Classic Thinkers (PHIL*1000) | College of Arts

Classic Thinkers (PHIL*1000)

Code and section: PHIL*1000*01

Term: Fall 2022

Instructor: John Russon

Details

Course Delivery:

This course will meet in person.  The course has a weekly lecture component plus a required weekly seminar component.

Lectures: MW 11:30-12:20
Seminar time varies by section: Make sure you take note of your seminar time!

Course Synopsis:

The history of philosophy is the collection of the great works in which human cultures have collected their insights about the world and our place in it: it is the history of human wisdom.  We will read a selection of the most powerful and influential of these works, beginning in Asia about 2500 years ago with the discourses of the Buddha, and ending with Audre Lorde’s critique of the racism and sexism of contemporary capitalist culture from the 1970s.  With the Buddha and the ancient Roman philosopher Seneca, we will study first the distinctive struggles human beings face in trying to lead good lives and identify the key practices that lead to psychological health.  We will broaden our study of human nature by turning next to the medieval Muslim philosopher Ibn Khâldun and his explanation of the distinctive processes by which human societies develop, flourish and decline, and the way these political transformations shape our experience as individuals.  We will then turn to Descartes and his analysis of the distinctive human powers that gave rise to the scientific revolution and, with it, our modern human world.  We will conclude our study with works by John Berger and Audre Lorde, who explore ways in which our modern culture, despite its claims to equality of rights for all, is deeply exploitative of women and others, and is premised on an unhealthy interpretation of our human nature.

Required Texts:

Early Buddhist Discourses, trans, Hollander (Hackett)
Seneca, The Stoic Philosophy of Seneca, trans.
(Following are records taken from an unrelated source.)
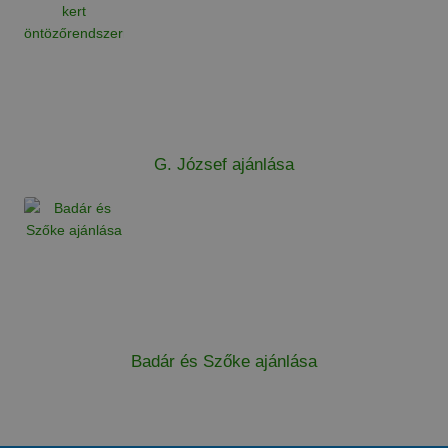
G. József ajánlása
Badár és Szőke ajánlása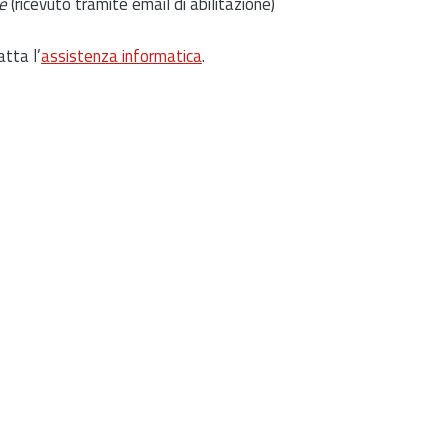
e
(ricevuto tramite email di abilitazione)
atta l’
assistenza informatica
.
Hadas (Norton).
Ibn Khaldun, The Muqaddimah, trans. Rosenthal, abridged by Dawood (Princeton)
Descartes, Discourse on Method and Meditations on First Philosophy, (Hackett)
Berger, Ways of Seeing, (Penguin)

Please note:  This is a preliminary web course outline only.  The Philosophy Department reserves the right to change without notice any information in this description.  The final, binding course outline will be distributed in the first class of the semester.